Top of Text provided

Deploy as an Alibaba Cloud Container Compute Service pod

Important

Accessing cached Fluid data in Alibaba Cloud Container Compute Service (ACS) application containers requires ack-fluid v1.0.11 or later.
This relies on advanced ACS pod features. Submit a support ticket to enable this feature before proceeding.

Add the alibabacloud.com/fluid-sidecar-target: acs label to declare that the pod uses ACS compute resources. Fluid automatically adapts the pod to run in the ACS environment.

apiVersion: apps/v1
kind: Deployment
metadata:
  name: model-serving
spec:
  selector:
    matchLabels:
      app: model-serving
  template:
    metadata:
      labels:
        app: model-serving
        alibabacloud.com/fluid-sidecar-target: acs
        alibabacloud.com/acs: "true"
        alibabacloud.com/compute-qos: default
        alibabacloud.com/compute-class: general-purpose
    spec:
      containers:
        - image: fluidcloudnative/serving
          name: serving
          ports:
            - name: http1
              containerPort: 8080
          env:
            - name: TARGET
              value: "World"
          volumeMounts:
            - mountPath: /data
              name: data
      volumes:
        - name: data
          persistentVolumeClaim:
            claimName: serverless-data

Deploy the Deployment.

kubectl create -f serving.yaml

Verify data access.

Log in to a running container:

kubectl exec -it model-serving-85b645b5d5-2trnf -c serving -- bash

Check the size of the cached file:

bash-4.4# du -sh /data/wwm_uncased_L-24_H-1024_A-16.zip

Expected output:

1.2G    /data/wwm_uncased_L-24_H-1024_A-16.zip

Check the model load time.

Bottom of Text provided
Top of Data to examine

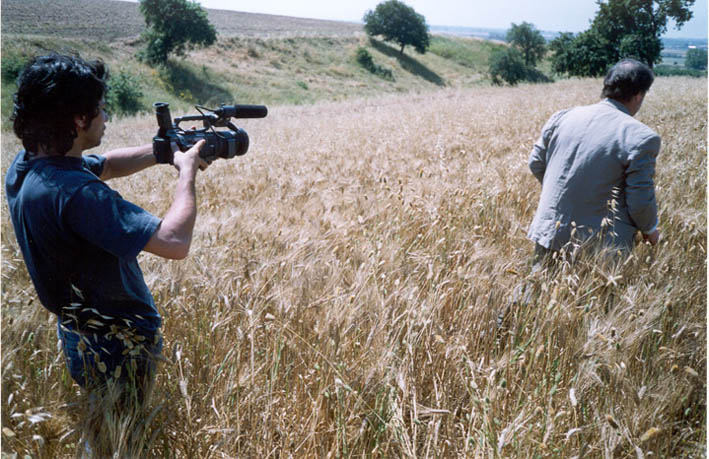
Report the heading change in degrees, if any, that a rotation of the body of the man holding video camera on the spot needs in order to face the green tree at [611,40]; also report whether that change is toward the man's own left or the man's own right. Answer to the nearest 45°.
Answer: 0° — they already face it

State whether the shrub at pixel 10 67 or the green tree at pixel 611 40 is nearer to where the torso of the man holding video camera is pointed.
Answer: the green tree

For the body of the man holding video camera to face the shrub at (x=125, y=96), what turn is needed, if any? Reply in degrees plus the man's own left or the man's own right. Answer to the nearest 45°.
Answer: approximately 45° to the man's own left

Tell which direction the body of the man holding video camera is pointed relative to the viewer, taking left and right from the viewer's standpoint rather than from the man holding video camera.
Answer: facing away from the viewer and to the right of the viewer

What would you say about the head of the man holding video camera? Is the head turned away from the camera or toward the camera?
away from the camera

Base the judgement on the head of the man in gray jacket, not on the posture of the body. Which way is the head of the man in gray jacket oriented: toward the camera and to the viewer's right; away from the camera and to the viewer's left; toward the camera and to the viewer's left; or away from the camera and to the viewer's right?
away from the camera and to the viewer's right

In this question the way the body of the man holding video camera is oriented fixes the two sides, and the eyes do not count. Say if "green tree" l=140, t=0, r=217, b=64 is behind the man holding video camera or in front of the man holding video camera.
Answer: in front

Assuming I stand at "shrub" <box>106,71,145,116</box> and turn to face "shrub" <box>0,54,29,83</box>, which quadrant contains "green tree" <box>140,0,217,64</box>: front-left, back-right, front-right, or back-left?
front-right
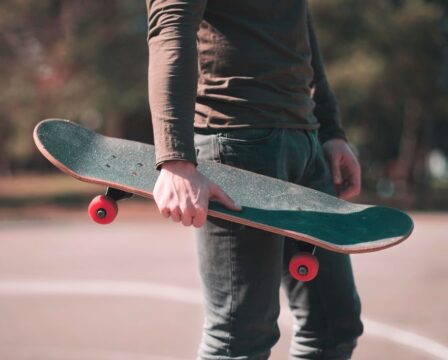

Bottom of Data to examine

> _What this exercise asks_:
1) Answer these questions using the deployment guide above:
(a) Which version of ack-fluid is required to access cached Fluid data in ACS application containers?
(b) On which container port does the serving container listen?
(c) What size is the expected output for the cached file?
2) List every label, with its value, that the deployment guide assigns to the pod template in the Deployment manifest.

> _Task-by-task results_:
1)
(a) ack-fluid v1.0.11 or later.
(b) Port 8080.
(c) 1.2G.

2)
- app: model-serving
- alibabacloud.com/fluid-sidecar-target: acs
- alibabacloud.com/acs: "true"
- alibabacloud.com/compute-qos: default
- alibabacloud.com/compute-class: general-purpose